EXERCISE DIRECTIONS:
Rewrite the lines of all the records below, replacing "Bar Stools" with "Counter Stools" everywhere it appears and leaving everything else unchanged.
== == ==
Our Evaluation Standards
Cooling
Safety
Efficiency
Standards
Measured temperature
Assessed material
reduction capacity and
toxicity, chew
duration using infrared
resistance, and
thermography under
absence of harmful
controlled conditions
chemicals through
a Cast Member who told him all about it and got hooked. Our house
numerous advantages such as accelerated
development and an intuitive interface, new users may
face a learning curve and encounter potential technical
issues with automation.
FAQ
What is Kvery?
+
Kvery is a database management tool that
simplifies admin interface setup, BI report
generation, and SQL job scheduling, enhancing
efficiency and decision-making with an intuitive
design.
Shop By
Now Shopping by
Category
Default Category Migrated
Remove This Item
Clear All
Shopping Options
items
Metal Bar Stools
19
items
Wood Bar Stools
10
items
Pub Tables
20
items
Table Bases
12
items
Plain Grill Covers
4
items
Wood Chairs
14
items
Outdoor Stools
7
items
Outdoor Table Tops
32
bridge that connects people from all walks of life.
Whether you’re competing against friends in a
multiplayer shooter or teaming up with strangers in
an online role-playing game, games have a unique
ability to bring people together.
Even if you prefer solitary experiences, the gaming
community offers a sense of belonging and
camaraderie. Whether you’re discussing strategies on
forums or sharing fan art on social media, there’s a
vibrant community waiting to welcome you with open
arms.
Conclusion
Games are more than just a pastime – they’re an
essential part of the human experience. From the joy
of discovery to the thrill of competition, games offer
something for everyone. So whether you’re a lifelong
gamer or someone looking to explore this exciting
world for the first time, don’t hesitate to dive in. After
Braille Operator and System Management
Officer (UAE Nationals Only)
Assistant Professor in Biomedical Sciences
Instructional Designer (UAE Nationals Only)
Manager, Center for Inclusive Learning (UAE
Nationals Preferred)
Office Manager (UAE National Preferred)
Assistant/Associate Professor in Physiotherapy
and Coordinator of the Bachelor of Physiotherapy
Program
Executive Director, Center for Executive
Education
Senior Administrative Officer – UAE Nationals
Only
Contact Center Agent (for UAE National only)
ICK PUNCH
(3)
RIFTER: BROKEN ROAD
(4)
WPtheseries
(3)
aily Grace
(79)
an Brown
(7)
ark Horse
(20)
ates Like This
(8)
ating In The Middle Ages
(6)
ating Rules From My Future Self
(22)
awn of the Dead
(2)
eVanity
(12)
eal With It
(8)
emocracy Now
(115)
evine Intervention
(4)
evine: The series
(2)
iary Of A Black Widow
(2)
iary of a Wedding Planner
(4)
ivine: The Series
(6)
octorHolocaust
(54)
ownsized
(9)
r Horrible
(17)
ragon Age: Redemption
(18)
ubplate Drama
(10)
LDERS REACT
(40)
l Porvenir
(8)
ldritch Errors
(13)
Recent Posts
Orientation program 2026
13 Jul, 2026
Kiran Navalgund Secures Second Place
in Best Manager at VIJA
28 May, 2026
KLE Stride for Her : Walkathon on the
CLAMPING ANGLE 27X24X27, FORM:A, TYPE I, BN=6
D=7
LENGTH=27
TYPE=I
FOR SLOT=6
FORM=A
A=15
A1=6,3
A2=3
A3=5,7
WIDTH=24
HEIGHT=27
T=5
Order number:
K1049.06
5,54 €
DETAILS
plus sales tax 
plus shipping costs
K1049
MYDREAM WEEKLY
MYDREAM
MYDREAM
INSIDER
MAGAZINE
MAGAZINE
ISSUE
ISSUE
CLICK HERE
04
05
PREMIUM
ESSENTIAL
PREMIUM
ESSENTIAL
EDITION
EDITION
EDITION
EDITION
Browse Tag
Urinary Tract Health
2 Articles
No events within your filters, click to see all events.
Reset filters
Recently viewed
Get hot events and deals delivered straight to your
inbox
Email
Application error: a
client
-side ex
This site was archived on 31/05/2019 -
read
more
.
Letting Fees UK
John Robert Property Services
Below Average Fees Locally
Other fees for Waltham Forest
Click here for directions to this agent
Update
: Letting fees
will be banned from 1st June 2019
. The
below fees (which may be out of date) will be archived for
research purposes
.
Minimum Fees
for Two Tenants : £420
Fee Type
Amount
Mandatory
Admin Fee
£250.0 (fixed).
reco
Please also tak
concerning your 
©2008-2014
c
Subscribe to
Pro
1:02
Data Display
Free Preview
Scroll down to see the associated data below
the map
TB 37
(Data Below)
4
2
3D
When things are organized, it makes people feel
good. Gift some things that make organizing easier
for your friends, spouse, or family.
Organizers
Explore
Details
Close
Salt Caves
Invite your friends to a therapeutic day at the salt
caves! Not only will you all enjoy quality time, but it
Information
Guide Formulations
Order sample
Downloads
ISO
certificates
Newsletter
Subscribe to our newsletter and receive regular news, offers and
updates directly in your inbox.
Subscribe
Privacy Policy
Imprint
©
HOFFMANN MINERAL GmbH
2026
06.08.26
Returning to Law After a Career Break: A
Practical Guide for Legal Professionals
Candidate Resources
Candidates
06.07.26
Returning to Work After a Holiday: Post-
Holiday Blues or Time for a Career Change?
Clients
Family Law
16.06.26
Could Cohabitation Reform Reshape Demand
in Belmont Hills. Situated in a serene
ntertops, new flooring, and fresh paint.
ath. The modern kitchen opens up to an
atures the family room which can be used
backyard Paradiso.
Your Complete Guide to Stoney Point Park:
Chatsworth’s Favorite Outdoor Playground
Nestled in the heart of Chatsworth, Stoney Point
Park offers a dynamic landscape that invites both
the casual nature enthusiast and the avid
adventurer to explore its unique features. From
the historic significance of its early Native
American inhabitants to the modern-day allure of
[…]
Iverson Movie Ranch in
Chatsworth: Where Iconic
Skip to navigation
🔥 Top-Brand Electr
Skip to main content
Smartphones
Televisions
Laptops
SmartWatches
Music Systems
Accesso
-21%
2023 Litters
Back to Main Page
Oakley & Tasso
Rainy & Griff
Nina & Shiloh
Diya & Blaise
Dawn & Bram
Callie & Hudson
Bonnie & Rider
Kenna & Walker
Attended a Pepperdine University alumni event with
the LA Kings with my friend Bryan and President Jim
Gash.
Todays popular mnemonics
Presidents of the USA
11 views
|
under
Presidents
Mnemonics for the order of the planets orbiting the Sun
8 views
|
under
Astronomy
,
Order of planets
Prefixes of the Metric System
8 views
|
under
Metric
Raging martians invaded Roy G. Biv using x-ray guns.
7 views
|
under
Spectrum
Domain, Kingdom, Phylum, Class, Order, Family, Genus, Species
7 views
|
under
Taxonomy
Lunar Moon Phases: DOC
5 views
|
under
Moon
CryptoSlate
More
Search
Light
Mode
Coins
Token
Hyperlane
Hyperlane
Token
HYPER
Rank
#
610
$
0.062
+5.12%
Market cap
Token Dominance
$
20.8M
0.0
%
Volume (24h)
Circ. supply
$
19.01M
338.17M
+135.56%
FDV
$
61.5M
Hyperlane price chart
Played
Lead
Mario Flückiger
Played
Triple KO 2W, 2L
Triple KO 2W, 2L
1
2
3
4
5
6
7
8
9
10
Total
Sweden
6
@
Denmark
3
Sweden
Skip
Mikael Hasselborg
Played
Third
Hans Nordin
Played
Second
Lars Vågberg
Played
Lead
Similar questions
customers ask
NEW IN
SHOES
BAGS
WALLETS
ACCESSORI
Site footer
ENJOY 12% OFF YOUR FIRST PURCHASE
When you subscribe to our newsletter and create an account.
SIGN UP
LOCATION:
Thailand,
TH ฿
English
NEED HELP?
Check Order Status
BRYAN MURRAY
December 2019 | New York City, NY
== == ==
REPLY TO THE EXERCISE:
Our Evaluation Standards
Cooling
Safety
Efficiency
Standards
Measured temperature
Assessed material
reduction capacity and
toxicity, chew
duration using infrared
resistance, and
thermography under
absence of harmful
controlled conditions
chemicals through
a Cast Member who told him all about it and got hooked. Our house
numerous advantages such as accelerated
development and an intuitive interface, new users may
face a learning curve and encounter potential technical
issues with automation.
FAQ
What is Kvery?
+
Kvery is a database management tool that
simplifies admin interface setup, BI report
generation, and SQL job scheduling, enhancing
efficiency and decision-making with an intuitive
design.
Shop By
Now Shopping by
Category
Default Category Migrated
Remove This Item
Clear All
Shopping Options
items
Metal Counter Stools
19
items
Wood Counter Stools
10
items
Pub Tables
20
items
Table Bases
12
items
Plain Grill Covers
4
items
Wood Chairs
14
items
Outdoor Stools
7
items
Outdoor Table Tops
32
bridge that connects people from all walks of life.
Whether you’re competing against friends in a
multiplayer shooter or teaming up with strangers in
an online role-playing game, games have a unique
ability to bring people together.
Even if you prefer solitary experiences, the gaming
community offers a sense of belonging and
camaraderie. Whether you’re discussing strategies on
forums or sharing fan art on social media, there’s a
vibrant community waiting to welcome you with open
arms.
Conclusion
Games are more than just a pastime – they’re an
essential part of the human experience. From the joy
of discovery to the thrill of competition, games offer
something for everyone. So whether you’re a lifelong
gamer or someone looking to explore this exciting
world for the first time, don’t hesitate to dive in. After
Braille Operator and System Management
Officer (UAE Nationals Only)
Assistant Professor in Biomedical Sciences
Instructional Designer (UAE Nationals Only)
Manager, Center for Inclusive Learning (UAE
Nationals Preferred)
Office Manager (UAE National Preferred)
Assistant/Associate Professor in Physiotherapy
and Coordinator of the Bachelor of Physiotherapy
Program
Executive Director, Center for Executive
Education
Senior Administrative Officer – UAE Nationals
Only
Contact Center Agent (for UAE National only)
ICK PUNCH
(3)
RIFTER: BROKEN ROAD
(4)
WPtheseries
(3)
aily Grace
(79)
an Brown
(7)
ark Horse
(20)
ates Like This
(8)
ating In The Middle Ages
(6)
ating Rules From My Future Self
(22)
awn of the Dead
(2)
eVanity
(12)
eal With It
(8)
emocracy Now
(115)
evine Intervention
(4)
evine: The series
(2)
iary Of A Black Widow
(2)
iary of a Wedding Planner
(4)
ivine: The Series
(6)
octorHolocaust
(54)
ownsized
(9)
r Horrible
(17)
ragon Age: Redemption
(18)
ubplate Drama
(10)
LDERS REACT
(40)
l Porvenir
(8)
ldritch Errors
(13)
Recent Posts
Orientation program 2026
13 Jul, 2026
Kiran Navalgund Secures Second Place
in Best Manager at VIJA
28 May, 2026
KLE Stride for Her : Walkathon on the
CLAMPING ANGLE 27X24X27, FORM:A, TYPE I, BN=6
D=7
LENGTH=27
TYPE=I
FOR SLOT=6
FORM=A
A=15
A1=6,3
A2=3
A3=5,7
WIDTH=24
HEIGHT=27
T=5
Order number:
K1049.06
5,54 €
DETAILS
plus sales tax 
plus shipping costs
K1049
MYDREAM WEEKLY
MYDREAM
MYDREAM
INSIDER
MAGAZINE
MAGAZINE
ISSUE
ISSUE
CLICK HERE
04
05
PREMIUM
ESSENTIAL
PREMIUM
ESSENTIAL
EDITION
EDITION
EDITION
EDITION
Browse Tag
Urinary Tract Health
2 Articles
No events within your filters, click to see all events.
Reset filters
Recently viewed
Get hot events and deals delivered straight to your
inbox
Email
Application error: a
client
-side ex
This site was archived on 31/05/2019 -
read
more
.
Letting Fees UK
John Robert Property Services
Below Average Fees Locally
Other fees for Waltham Forest
Click here for directions to this agent
Update
: Letting fees
will be banned from 1st June 2019
. The
below fees (which may be out of date) will be archived for
research purposes
.
Minimum Fees
for Two Tenants : £420
Fee Type
Amount
Mandatory
Admin Fee
£250.0 (fixed).
reco
Please also tak
concerning your 
©2008-2014
c
Subscribe to
Pro
1:02
Data Display
Free Preview
Scroll down to see the associated data below
the map
TB 37
(Data Below)
4
2
3D
When things are organized, it makes people feel
good. Gift some things that make organizing easier
for your friends, spouse, or family.
Organizers
Explore
Details
Close
Salt Caves
Invite your friends to a therapeutic day at the salt
caves! Not only will you all enjoy quality time, but it
Information
Guide Formulations
Order sample
Downloads
ISO
certificates
Newsletter
Subscribe to our newsletter and receive regular news, offers and
updates directly in your inbox.
Subscribe
Privacy Policy
Imprint
©
HOFFMANN MINERAL GmbH
2026
06.08.26
Returning to Law After a Career Break: A
Practical Guide for Legal Professionals
Candidate Resources
Candidates
06.07.26
Returning to Work After a Holiday: Post-
Holiday Blues or Time for a Career Change?
Clients
Family Law
16.06.26
Could Cohabitation Reform Reshape Demand
in Belmont Hills. Situated in a serene
ntertops, new flooring, and fresh paint.
ath. The modern kitchen opens up to an
atures the family room which can be used
backyard Paradiso.
Your Complete Guide to Stoney Point Park:
Chatsworth’s Favorite Outdoor Playground
Nestled in the heart of Chatsworth, Stoney Point
Park offers a dynamic landscape that invites both
the casual nature enthusiast and the avid
adventurer to explore its unique features. From
the historic significance of its early Native
American inhabitants to the modern-day allure of
[…]
Iverson Movie Ranch in
Chatsworth: Where Iconic
Skip to navigation
🔥 Top-Brand Electr
Skip to main content
Smartphones
Televisions
Laptops
SmartWatches
Music Systems
Accesso
-21%
2023 Litters
Back to Main Page
Oakley & Tasso
Rainy & Griff
Nina & Shiloh
Diya & Blaise
Dawn & Bram
Callie & Hudson
Bonnie & Rider
Kenna & Walker
Attended a Pepperdine University alumni event with
the LA Kings with my friend Bryan and President Jim
Gash.
Todays popular mnemonics
Presidents of the USA
11 views
|
under
Presidents
Mnemonics for the order of the planets orbiting the Sun
8 views
|
under
Astronomy
,
Order of planets
Prefixes of the Metric System
8 views
|
under
Metric
Raging martians invaded Roy G. Biv using x-ray guns.
7 views
|
under
Spectrum
Domain, Kingdom, Phylum, Class, Order, Family, Genus, Species
7 views
|
under
Taxonomy
Lunar Moon Phases: DOC
5 views
|
under
Moon
CryptoSlate
More
Search
Light
Mode
Coins
Token
Hyperlane
Hyperlane
Token
HYPER
Rank
#
610
$
0.062
+5.12%
Market cap
Token Dominance
$
20.8M
0.0
%
Volume (24h)
Circ. supply
$
19.01M
338.17M
+135.56%
FDV
$
61.5M
Hyperlane price chart
Played
Lead
Mario Flückiger
Played
Triple KO 2W, 2L
Triple KO 2W, 2L
1
2
3
4
5
6
7
8
9
10
Total
Sweden
6
@
Denmark
3
Sweden
Skip
Mikael Hasselborg
Played
Third
Hans Nordin
Played
Second
Lars Vågberg
Played
Lead
Similar questions
customers ask
NEW IN
SHOES
BAGS
WALLETS
ACCESSORI
Site footer
ENJOY 12% OFF YOUR FIRST PURCHASE
When you subscribe to our newsletter and create an account.
SIGN UP
LOCATION:
Thailand,
TH ฿
English
NEED HELP?
Check Order Status
BRYAN MURRAY
December 2019 | New York City, NY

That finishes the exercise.